▶ DESCRIPTION OF THE TASK: Which lines in the records below contain the word "para"? Copy each one.

(Extracted records)
Segment Open

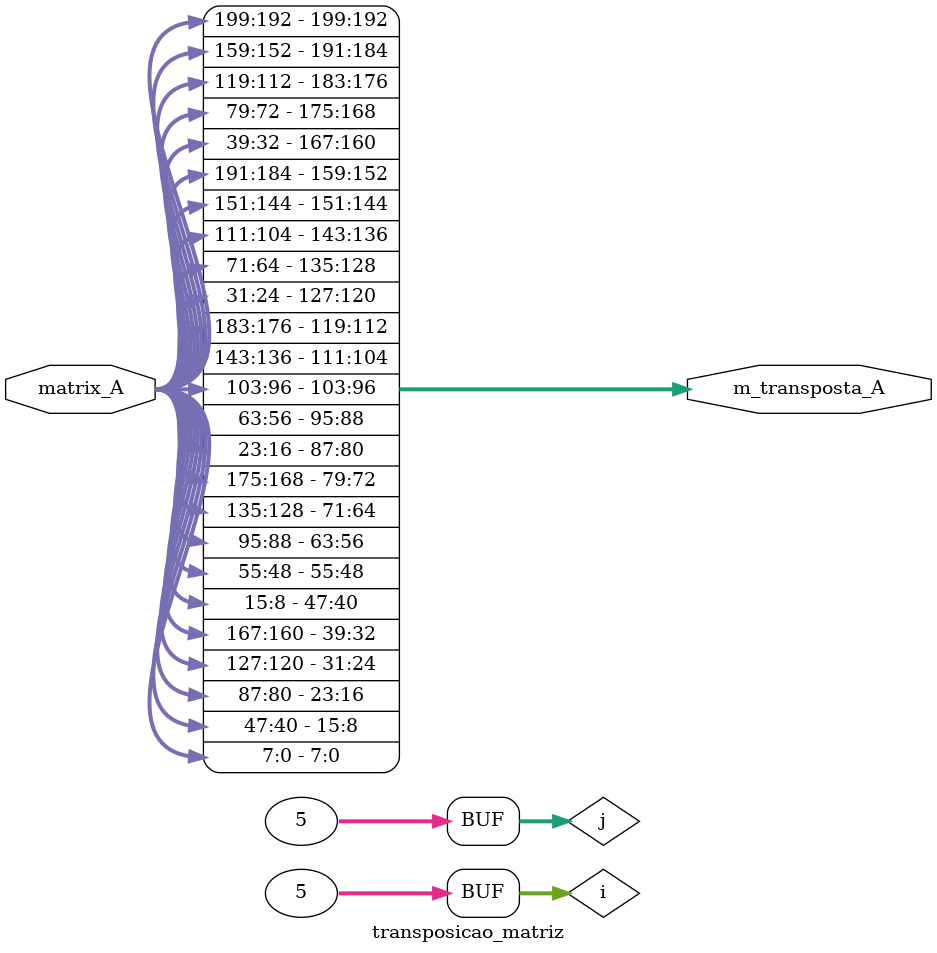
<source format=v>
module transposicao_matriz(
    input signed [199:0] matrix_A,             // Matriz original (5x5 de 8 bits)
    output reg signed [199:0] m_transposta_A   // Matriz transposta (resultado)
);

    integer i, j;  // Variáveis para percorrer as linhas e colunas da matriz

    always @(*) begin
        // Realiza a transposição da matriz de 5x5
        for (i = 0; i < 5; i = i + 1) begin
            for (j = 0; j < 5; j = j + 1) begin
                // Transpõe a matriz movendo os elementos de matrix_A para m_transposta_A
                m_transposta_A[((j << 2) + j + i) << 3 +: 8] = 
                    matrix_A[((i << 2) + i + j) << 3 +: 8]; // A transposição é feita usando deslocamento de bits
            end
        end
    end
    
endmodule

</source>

Segment Closed

▶ WORKED SOLUTION:
    integer i, j;  // Variáveis para percorrer as linhas e colunas da matriz
                // Transpõe a matriz movendo os elementos de matrix_A para m_transposta_A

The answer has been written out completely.